Directed by Lasse Hallström, Joe Johnston
Starring Mackenzie Foy, Keira Knightley, Morgan Freeman
Running Time: 1 hour, 39 minutes
MPAA rating: PG
By Sandy DeVito, WitchQueen of Darkness
There isn't anything new here in a bare-bones narrative sense (they add some plotty stuff about Clara needing to find a key to unlock an egg her mother gave her posthumously, there's an easily-foreseeable twist 3/4ths of the way through), but there are a hundred tiny details that make this particular project subtly unique in the Disney canon, especially the Nutcracker himself, played wonderfully by the luminescent Jayden Fowora-Knight, and the quadrangle of women the film centers on; Mackenzie Foy is positively radiant, her bright eyes and erstwhile smile shining out through the screen, I will watch Helen in literally anything (gender-swapping her with the Rat King of the original story is neat), Keira Knightley gets to really chew the scenery and though we only get one scene with Clara's mother Marie (Anna Madeley) she is mentioned constantly by almost every other character, so her presence is constantly felt and her will is a driving force in the story. It rings a bit of Burton's Alice in Wonderland aesthetically, but it's a softer and more well-rounded project than that one; it's as sweet and as beautiful to look at as Christmas cookies for most of its run-time (I'm a huge admirer of Burton-favorite Colleen Atwood's work in general, but the fantastic Jenny Beavan--Mad Max: Fury Road!!--is a perfect choice for this world, creating clothes that are more like confections), with some oddball moments of uncanny that seem to be Joe Johnston's doing in particular. The film is co-directed by him and Lasse Hallström (What's Eating Gilbert Grape, The Cider House Rules), but I'm more familiar with Johnston's work, particularly his Wolfman reboot which I can't speak highly enough of. He has a sensibility for gothicism and those little moments weaved throughout this film were delightful to me; a giant unsettling animatronic Helen Mirren who doubles as a circus tent? I was loving that shit.
I would have enjoyed Morgan Freeman's Drosselmeyer more in the past than I did in the present, knowing what I know about him; the fact that he's supposed to be fatherly to Clara in the narrative just rings sort of gross when you've read about his creepy behavior towards women in general over the course of his career. I guess the good news is he's only in like two scenes. I loved that Matthew Macfadyen (definitely most well know as Darcy in Joe Wright's Pride and Prejudice) is Clara's father here; he really excels at looking sad and noble and English and sort of kind but out of his depth and that was exactly what that relatively small but very important role needed to do. Misty Copeland, noteworthy as the first African-American woman to be promoted to principal dancer for ABT, has two incredibly lovely ballet numbers in this film that are worth the price of admission alone.

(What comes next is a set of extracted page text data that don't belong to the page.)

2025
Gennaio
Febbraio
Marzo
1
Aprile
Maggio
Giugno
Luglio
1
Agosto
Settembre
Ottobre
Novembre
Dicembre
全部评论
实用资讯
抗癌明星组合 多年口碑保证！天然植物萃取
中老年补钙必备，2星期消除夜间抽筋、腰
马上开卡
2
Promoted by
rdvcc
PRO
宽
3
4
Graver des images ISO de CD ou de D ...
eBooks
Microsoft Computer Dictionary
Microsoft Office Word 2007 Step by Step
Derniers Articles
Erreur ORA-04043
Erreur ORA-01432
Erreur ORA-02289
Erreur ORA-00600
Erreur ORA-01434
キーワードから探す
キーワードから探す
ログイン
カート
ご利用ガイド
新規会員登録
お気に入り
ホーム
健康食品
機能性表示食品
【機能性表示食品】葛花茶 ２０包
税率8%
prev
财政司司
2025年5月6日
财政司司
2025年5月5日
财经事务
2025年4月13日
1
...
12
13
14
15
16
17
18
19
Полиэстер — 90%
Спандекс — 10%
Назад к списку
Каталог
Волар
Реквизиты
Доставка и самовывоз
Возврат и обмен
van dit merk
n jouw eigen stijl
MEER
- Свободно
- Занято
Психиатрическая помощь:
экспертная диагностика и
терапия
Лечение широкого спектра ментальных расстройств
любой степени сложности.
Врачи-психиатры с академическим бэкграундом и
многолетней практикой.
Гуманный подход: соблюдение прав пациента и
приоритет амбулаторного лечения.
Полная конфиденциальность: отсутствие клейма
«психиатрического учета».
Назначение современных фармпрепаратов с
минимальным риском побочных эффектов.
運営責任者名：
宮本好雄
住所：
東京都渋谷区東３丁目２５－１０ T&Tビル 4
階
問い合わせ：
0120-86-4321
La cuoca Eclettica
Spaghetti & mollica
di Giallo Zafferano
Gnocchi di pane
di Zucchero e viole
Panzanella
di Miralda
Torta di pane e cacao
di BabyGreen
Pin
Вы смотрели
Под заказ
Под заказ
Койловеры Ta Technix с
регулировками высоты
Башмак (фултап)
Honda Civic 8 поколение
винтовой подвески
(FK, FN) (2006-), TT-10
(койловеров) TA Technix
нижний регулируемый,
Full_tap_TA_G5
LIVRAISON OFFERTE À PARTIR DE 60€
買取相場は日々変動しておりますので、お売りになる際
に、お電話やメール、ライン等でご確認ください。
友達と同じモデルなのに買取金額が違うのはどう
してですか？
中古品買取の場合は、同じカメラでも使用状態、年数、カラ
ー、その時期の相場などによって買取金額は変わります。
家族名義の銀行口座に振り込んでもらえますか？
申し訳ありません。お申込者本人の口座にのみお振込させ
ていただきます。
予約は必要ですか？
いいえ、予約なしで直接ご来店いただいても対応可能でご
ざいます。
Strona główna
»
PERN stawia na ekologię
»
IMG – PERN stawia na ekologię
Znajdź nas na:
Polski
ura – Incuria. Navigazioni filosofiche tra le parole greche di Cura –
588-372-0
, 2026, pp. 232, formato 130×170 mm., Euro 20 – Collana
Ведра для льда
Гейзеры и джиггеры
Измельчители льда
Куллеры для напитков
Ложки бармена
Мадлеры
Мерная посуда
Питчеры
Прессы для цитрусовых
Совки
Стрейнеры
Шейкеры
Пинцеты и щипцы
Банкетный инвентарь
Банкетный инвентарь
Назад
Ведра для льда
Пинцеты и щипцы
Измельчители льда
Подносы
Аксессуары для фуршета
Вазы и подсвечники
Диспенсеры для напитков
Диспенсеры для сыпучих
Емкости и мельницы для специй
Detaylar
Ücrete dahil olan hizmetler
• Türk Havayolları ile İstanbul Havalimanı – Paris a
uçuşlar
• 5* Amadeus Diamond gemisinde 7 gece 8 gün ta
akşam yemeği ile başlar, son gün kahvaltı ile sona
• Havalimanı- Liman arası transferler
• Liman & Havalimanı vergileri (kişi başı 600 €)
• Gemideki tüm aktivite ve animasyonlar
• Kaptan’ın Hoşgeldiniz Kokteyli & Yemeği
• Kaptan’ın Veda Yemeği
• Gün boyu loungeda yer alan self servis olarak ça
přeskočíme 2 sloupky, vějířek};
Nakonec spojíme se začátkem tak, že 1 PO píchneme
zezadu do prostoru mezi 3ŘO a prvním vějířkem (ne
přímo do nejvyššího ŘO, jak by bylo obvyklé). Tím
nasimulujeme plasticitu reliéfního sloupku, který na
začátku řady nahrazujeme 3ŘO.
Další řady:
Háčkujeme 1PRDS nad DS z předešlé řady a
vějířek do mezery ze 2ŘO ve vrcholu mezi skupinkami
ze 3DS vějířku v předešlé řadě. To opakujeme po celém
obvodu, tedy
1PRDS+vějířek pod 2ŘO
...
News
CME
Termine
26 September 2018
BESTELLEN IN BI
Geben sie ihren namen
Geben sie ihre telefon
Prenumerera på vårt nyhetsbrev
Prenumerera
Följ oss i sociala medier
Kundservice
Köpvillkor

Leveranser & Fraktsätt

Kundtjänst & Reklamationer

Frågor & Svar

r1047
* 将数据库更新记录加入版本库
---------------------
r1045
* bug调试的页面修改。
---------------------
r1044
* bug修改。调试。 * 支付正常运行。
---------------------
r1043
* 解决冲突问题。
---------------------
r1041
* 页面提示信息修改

I don't expect this to be everyone's cup of tea, but I've been waiting for a big-budget, shamelessly-high-production-value adaptation of The Nutcracker story for a long time (when I was in high school I imagined creating a super goth version akin to American McGee's Alice), so this was definitely that peppermint-candy-cane sweet shit I wanted; a woman wrote the script as well (Ashleigh Powell, based on a story by E.T.A Hoffman), which reflects on the subtle character work in particular, and James Newton Howard's score finds clever ways to expound on the classic Tchaikovsky ballet, adding richness and emotion. I'd definitely be okay with a sequel. I'm already deep in my post-Halloween depression and it's only November 1st, so I can't begrudge myself any enjoyment wherever I find it. It's too early for Christmas, but this will help you feel the spirit of the coming season for damn sure.